(Stored dataset items)
········
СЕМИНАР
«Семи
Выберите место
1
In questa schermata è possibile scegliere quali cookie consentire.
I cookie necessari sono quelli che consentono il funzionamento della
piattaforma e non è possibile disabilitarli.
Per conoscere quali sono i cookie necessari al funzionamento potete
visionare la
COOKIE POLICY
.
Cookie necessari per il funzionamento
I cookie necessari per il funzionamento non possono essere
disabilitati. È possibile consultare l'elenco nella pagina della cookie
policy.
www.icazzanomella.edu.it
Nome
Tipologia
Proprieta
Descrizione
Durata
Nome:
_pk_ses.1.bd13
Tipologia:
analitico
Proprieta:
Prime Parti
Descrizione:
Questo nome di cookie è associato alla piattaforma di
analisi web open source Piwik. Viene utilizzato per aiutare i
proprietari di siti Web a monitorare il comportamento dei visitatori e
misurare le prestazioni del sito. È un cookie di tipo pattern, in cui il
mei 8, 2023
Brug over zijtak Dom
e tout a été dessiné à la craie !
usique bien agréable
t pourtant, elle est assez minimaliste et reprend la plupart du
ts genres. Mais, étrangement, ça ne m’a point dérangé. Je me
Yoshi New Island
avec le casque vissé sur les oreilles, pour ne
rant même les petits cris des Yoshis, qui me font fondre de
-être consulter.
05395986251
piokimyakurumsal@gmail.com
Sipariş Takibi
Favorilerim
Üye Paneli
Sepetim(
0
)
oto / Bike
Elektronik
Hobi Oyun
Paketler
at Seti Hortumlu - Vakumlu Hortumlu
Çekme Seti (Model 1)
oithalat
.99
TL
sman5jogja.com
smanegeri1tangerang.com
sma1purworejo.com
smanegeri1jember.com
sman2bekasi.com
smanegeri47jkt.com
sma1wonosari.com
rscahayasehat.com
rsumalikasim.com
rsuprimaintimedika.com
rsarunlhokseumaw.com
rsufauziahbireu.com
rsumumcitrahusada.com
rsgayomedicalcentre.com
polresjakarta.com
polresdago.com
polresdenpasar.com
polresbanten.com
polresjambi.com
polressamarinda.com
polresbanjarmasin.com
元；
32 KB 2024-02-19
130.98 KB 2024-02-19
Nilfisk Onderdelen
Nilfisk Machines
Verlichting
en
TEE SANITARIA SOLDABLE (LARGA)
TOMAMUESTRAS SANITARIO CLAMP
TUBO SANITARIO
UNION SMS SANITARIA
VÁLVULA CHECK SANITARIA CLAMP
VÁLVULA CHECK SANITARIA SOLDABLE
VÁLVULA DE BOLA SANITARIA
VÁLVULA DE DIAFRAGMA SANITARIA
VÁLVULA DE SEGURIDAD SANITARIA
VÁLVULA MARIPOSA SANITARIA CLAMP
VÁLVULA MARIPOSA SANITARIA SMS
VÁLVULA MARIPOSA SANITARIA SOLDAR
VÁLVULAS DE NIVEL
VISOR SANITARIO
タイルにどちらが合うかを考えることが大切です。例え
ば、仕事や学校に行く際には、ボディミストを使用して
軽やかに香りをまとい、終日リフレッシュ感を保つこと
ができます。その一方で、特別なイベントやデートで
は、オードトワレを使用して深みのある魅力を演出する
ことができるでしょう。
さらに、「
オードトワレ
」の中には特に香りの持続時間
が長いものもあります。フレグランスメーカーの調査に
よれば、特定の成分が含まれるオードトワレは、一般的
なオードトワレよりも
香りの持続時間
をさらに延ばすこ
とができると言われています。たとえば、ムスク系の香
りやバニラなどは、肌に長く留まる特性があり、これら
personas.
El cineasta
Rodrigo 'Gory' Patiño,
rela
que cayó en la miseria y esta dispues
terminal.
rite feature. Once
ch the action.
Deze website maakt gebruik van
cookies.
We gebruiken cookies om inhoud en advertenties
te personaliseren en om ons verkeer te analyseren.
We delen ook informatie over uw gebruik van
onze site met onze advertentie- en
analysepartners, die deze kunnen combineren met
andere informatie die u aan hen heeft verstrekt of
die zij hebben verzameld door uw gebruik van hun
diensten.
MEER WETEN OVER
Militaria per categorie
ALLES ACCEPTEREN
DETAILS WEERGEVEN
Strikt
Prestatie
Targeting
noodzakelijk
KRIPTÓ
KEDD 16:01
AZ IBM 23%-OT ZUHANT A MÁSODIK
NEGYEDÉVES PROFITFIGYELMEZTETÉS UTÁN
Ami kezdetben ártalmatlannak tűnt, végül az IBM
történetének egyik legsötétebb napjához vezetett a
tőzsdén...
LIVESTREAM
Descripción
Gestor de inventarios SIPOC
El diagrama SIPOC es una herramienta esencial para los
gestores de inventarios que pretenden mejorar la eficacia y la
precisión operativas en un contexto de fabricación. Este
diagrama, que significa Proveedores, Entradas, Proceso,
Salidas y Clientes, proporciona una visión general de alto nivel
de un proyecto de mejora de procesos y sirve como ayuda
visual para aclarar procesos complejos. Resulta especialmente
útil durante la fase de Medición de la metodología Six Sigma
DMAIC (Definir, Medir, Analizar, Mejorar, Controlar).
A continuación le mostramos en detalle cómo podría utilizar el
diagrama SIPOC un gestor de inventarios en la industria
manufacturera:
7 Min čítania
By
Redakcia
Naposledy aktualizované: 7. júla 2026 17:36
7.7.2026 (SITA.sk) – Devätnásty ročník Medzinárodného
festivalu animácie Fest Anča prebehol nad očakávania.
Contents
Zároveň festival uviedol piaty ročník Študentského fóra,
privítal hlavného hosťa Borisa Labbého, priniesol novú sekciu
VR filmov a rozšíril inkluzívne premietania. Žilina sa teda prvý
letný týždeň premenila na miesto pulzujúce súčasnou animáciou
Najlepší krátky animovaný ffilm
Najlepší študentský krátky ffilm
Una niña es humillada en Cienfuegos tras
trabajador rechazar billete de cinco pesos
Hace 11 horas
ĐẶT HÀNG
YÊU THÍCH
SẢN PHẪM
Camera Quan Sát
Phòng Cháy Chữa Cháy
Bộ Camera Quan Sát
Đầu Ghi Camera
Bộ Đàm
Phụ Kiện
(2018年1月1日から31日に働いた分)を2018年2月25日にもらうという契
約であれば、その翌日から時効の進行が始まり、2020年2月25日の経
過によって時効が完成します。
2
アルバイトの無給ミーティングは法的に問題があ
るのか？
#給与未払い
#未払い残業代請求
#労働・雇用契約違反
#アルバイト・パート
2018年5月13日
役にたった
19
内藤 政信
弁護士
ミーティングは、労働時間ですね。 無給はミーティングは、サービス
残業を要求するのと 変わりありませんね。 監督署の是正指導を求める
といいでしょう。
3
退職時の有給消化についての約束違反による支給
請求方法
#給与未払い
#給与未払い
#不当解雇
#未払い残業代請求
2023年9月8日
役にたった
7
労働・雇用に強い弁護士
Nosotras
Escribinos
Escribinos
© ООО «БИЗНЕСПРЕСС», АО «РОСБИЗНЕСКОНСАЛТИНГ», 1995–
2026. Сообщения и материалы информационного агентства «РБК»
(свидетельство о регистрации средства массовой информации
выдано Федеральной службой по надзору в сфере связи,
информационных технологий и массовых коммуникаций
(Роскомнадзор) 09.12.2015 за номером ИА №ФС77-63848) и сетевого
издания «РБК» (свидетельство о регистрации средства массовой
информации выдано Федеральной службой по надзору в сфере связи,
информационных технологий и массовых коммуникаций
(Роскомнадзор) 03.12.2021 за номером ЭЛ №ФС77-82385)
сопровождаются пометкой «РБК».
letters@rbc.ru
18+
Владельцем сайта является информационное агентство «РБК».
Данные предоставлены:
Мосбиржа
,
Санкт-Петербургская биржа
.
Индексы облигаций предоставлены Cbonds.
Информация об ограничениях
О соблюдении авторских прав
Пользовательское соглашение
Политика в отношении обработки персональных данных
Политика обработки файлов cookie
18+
········
Retype the lines of the rows above without any changes, starting at the first line and ending at the line that contains "VÁLVULA DE DIAFRAGMA SANITARIA", with both of those lines included.

YOUR SOLUTION:
СЕМИНАР
«Семи
Выберите место
1
In questa schermata è possibile scegliere quali cookie consentire.
I cookie necessari sono quelli che consentono il funzionamento della
piattaforma e non è possibile disabilitarli.
Per conoscere quali sono i cookie necessari al funzionamento potete
visionare la
COOKIE POLICY
.
Cookie necessari per il funzionamento
I cookie necessari per il funzionamento non possono essere
disabilitati. È possibile consultare l'elenco nella pagina della cookie
policy.
www.icazzanomella.edu.it
Nome
Tipologia
Proprieta
Descrizione
Durata
Nome:
_pk_ses.1.bd13
Tipologia:
analitico
Proprieta:
Prime Parti
Descrizione:
Questo nome di cookie è associato alla piattaforma di
analisi web open source Piwik. Viene utilizzato per aiutare i
proprietari di siti Web a monitorare il comportamento dei visitatori e
misurare le prestazioni del sito. È un cookie di tipo pattern, in cui il
mei 8, 2023
Brug over zijtak Dom
e tout a été dessiné à la craie !
usique bien agréable
t pourtant, elle est assez minimaliste et reprend la plupart du
ts genres. Mais, étrangement, ça ne m’a point dérangé. Je me
Yoshi New Island
avec le casque vissé sur les oreilles, pour ne
rant même les petits cris des Yoshis, qui me font fondre de
-être consulter.
05395986251
piokimyakurumsal@gmail.com
Sipariş Takibi
Favorilerim
Üye Paneli
Sepetim(
0
)
oto / Bike
Elektronik
Hobi Oyun
Paketler
at Seti Hortumlu - Vakumlu Hortumlu
Çekme Seti (Model 1)
oithalat
.99
TL
sman5jogja.com
smanegeri1tangerang.com
sma1purworejo.com
smanegeri1jember.com
sman2bekasi.com
smanegeri47jkt.com
sma1wonosari.com
rscahayasehat.com
rsumalikasim.com
rsuprimaintimedika.com
rsarunlhokseumaw.com
rsufauziahbireu.com
rsumumcitrahusada.com
rsgayomedicalcentre.com
polresjakarta.com
polresdago.com
polresdenpasar.com
polresbanten.com
polresjambi.com
polressamarinda.com
polresbanjarmasin.com
元；
32 KB 2024-02-19
130.98 KB 2024-02-19
Nilfisk Onderdelen
Nilfisk Machines
Verlichting
en
TEE SANITARIA SOLDABLE (LARGA)
TOMAMUESTRAS SANITARIO CLAMP
TUBO SANITARIO
UNION SMS SANITARIA
VÁLVULA CHECK SANITARIA CLAMP
VÁLVULA CHECK SANITARIA SOLDABLE
VÁLVULA DE BOLA SANITARIA
VÁLVULA DE DIAFRAGMA SANITARIA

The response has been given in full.